▶ [PROBLEM REQUIREMENTS]: Across the entries that follow, tally every line holding the word "notice" and reply with the count alone.

-=-=-=-=-

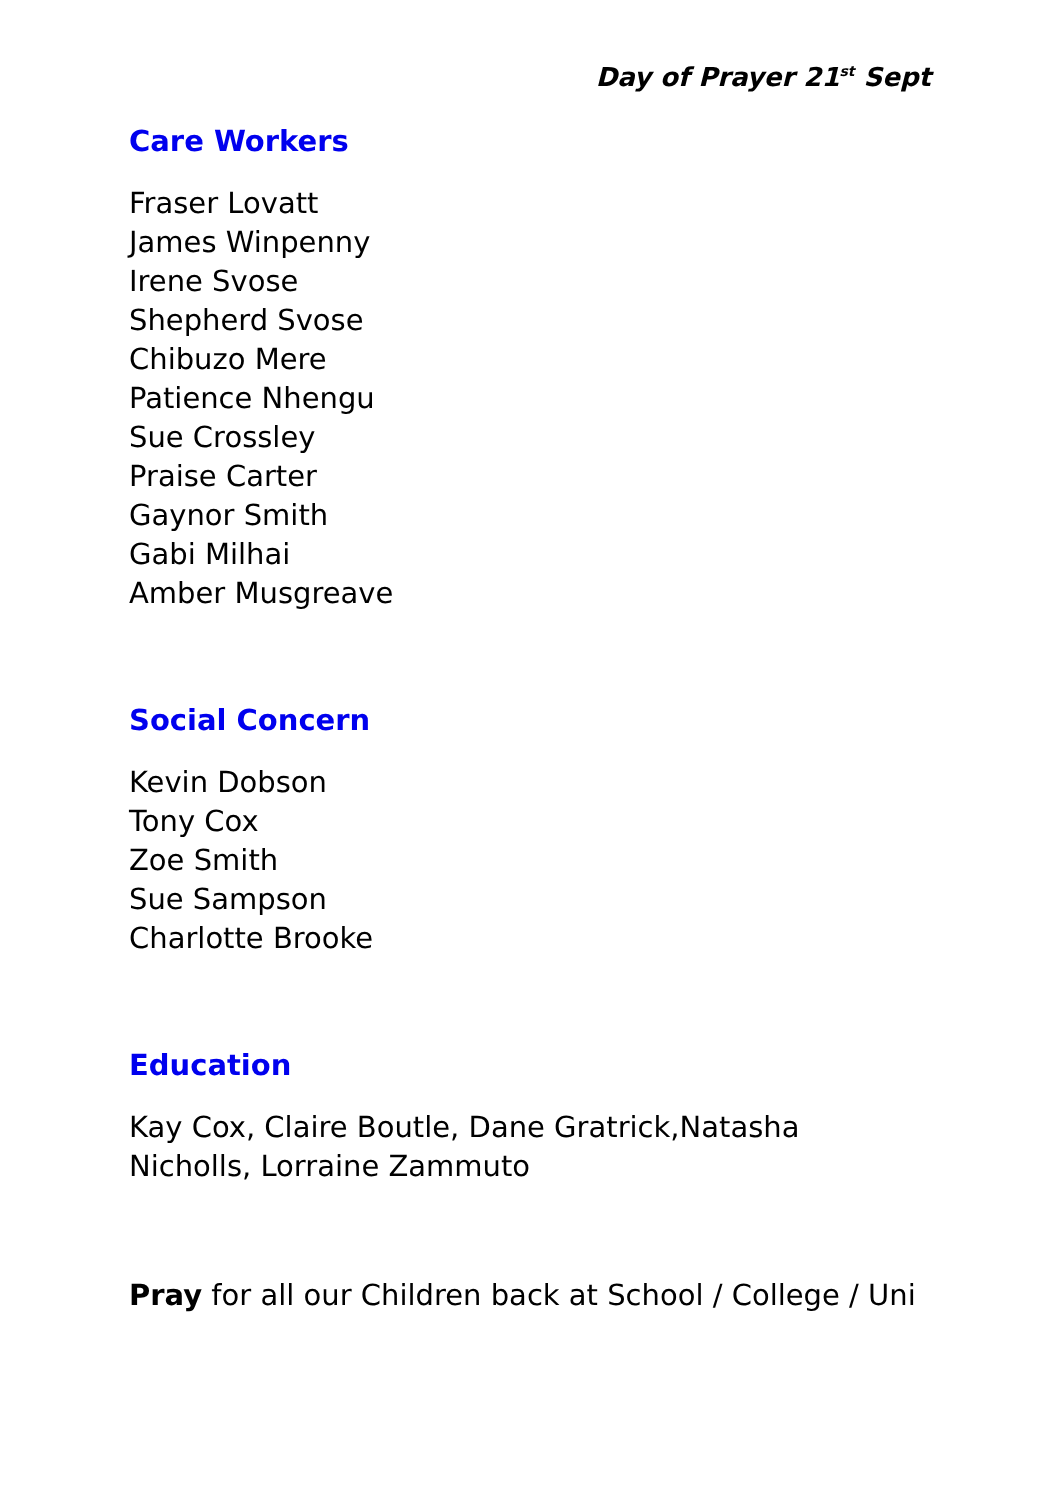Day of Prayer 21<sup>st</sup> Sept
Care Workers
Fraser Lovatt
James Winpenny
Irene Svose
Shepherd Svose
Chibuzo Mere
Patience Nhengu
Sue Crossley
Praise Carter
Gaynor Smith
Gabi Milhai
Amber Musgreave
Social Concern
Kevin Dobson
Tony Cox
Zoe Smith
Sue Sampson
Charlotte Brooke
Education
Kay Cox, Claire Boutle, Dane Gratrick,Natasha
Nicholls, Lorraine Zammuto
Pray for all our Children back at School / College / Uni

-=-=-=-=-

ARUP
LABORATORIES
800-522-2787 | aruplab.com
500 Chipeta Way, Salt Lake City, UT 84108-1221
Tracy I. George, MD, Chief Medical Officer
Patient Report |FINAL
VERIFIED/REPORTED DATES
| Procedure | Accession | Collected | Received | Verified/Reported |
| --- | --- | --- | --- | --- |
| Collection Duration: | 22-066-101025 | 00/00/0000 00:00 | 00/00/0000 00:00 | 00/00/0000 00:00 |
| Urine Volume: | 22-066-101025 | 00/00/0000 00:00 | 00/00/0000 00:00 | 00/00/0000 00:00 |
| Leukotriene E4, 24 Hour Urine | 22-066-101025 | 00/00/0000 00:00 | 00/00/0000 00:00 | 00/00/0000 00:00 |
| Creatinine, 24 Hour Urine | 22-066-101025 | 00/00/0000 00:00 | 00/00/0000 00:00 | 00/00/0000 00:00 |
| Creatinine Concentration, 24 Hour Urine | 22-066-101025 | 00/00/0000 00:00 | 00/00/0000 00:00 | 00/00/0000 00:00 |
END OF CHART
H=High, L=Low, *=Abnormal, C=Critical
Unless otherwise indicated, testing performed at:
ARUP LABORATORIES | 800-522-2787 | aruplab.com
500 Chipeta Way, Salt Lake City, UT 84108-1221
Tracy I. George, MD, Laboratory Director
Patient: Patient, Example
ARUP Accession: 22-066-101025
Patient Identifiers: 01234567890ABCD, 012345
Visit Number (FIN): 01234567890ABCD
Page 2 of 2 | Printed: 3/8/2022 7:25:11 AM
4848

-=-=-=-=-

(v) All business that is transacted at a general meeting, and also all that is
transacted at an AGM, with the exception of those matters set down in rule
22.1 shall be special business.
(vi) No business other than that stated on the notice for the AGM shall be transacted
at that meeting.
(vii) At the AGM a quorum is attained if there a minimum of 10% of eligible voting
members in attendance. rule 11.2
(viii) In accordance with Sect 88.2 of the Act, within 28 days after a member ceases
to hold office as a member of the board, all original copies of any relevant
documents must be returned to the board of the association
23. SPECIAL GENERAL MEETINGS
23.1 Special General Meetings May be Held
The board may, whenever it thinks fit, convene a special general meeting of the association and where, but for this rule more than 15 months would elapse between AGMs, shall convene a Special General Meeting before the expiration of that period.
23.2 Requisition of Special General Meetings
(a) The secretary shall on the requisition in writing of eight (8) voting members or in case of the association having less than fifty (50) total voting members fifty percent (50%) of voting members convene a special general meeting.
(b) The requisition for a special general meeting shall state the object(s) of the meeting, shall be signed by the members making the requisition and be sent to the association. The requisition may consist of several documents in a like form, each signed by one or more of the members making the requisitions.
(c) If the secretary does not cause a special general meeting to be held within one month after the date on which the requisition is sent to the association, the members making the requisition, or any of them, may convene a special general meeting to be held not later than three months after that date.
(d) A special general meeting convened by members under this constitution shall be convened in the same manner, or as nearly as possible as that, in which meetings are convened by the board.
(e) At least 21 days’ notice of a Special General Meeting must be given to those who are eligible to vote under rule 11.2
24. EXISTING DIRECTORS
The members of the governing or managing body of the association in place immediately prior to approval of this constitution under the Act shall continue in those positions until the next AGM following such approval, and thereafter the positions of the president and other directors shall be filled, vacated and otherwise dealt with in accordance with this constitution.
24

-=-=-=-=-

▶ [EXPECTED ANSWER]: 2